Consistory

What is a consistory?

The consistory governs the life and ministry of a congregation. It is made up of those who hold three offices in the church: minister, elder, and deacon. The three offices within the consistory complement each other and are mutually supportive and mutually accountable.

A common misconception is that a congregation is built like a pyramid, with the minister at the top, the consistory next, and the congregation as a broad but somehow less-than-equal base. However, the structure of an RCA congregation is better represented as a circle that encompasses the whole congregation and the consistory, including the pastor(s). The whole circle stands together under the wisdom and guidance of the Word of God. The same Word measures each and all of us.

Looking for resources to help with elder or deacon responsibilities?
Check out our consistory resources.

How the consistory governs

Jesus Christ is the only head of the church, and Christ alone holds ultimate authority. Thus, all authority exercised in the church is derived from Christ. When those in office come together to oversee and enable the life of the congregation, it is Christ’s governance they seek to effect, not oversight born of their own wisdom.

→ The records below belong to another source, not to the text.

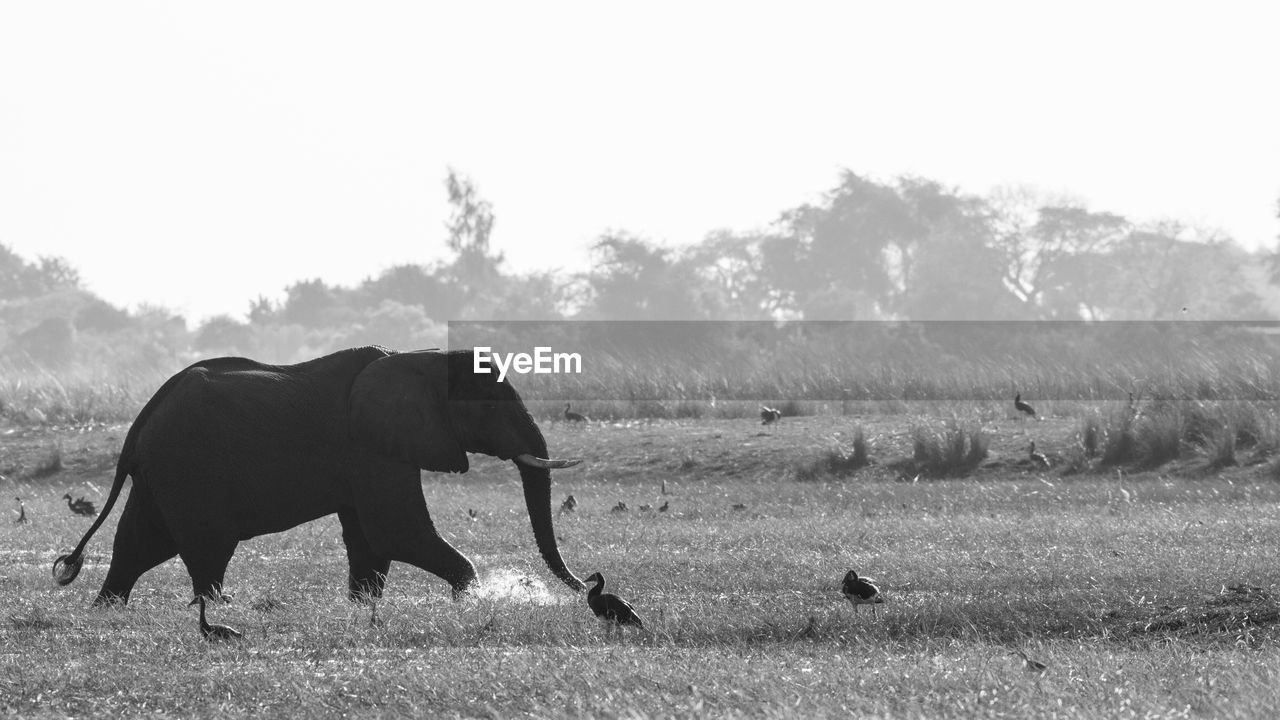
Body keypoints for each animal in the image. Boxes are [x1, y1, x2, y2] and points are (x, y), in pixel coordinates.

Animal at [52, 345, 586, 602]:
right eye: (490, 405)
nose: (587, 586)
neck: (420, 359)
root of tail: (142, 417)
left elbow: (370, 540)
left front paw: (361, 608)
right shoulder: (370, 445)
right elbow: (396, 530)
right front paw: (470, 597)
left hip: (163, 472)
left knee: (139, 543)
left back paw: (107, 610)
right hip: (188, 468)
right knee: (206, 547)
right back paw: (218, 610)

To insist that all consistories must work in the same way violates the Reformed understanding that the ministry of the church results from the Holy Spirit. The Holy Spirit communicates a single truth, Christ, in plural forms. The Spirit adapts the ministry of the church to receive and communicate the gifts of Christ in different contexts.

The purpose of the consistory

The consistory is to represent Christ. No one office adequately represents Christ, only the three offices together.

Through the operations of the consistory, the congregation is prepared to represent Christ and Christ’s kingdom. Each of the offices has its set of responsibilities and tasks within the congregation, and thus each office brings a particular perspective to the work of consistory.

Characteristics of a faithful consistory

The faithful consistory is one that gives itself to the spiritual work whereby Christ transforms his people so that they may become agents of mission in the world. A faithful consistory in a missional church should also be faithful to the Reformed understanding of the gospel. As such, a faithful consistory will demonstrate certain characteristics.

1. The call of Christ

Ordination and installation into an office of the church—elder, deacon, or minister—should be rooted in the call of Jesus Christ. This is a call from the church confirmed by an inner call. The recognition of gifts and abilities are of great importance, but this is not the basis of the conferring of an office; rather, gifts and abilities serve as a confirmation of the Lord’s call. The selection of those for nomination to one of the offices is a matter of spiritual discernment and prayer.

2. The authority of Christ

The authority of the office derives from Christ and is communicated by the Holy Spirit. The RCA’s Book of Church Order states, “Christ, according to the New Testament, has appointed officers to govern the church under himself. Their authority to govern derives from him even though they are elected by the people” (BCO Preamble). Those holding office must be men and women of deep spirituality, and the consistory must be a community of scriptural reflection, worship, and prayer so that those in leadership discern the mind of Christ. With this high view of each office, officeholders must be mindful not to abuse their authority and must be humbly faithful to the Lord of the church.

3. The servanthood of Christ

Those who are called to an office of the church are called to serve through that office. The consistory is to serve the congregation in word and deed, preparing the congregation for service to the world. This picture of servanthood is rooted in the biblical teaching that only those who serve are fit to rule/govern.

4. The mission of Christ

The offices of the church are essentially missional; they are instruments by which Christ transforms the people of God and equips them for ministry in the kingdom. Each office, individually and as the whole consistory, should represent Christ in the community of faith so that each member is sent out as an agent in the kingdom to proclaim the gospel, seek reconciliation, and engage servant ministry.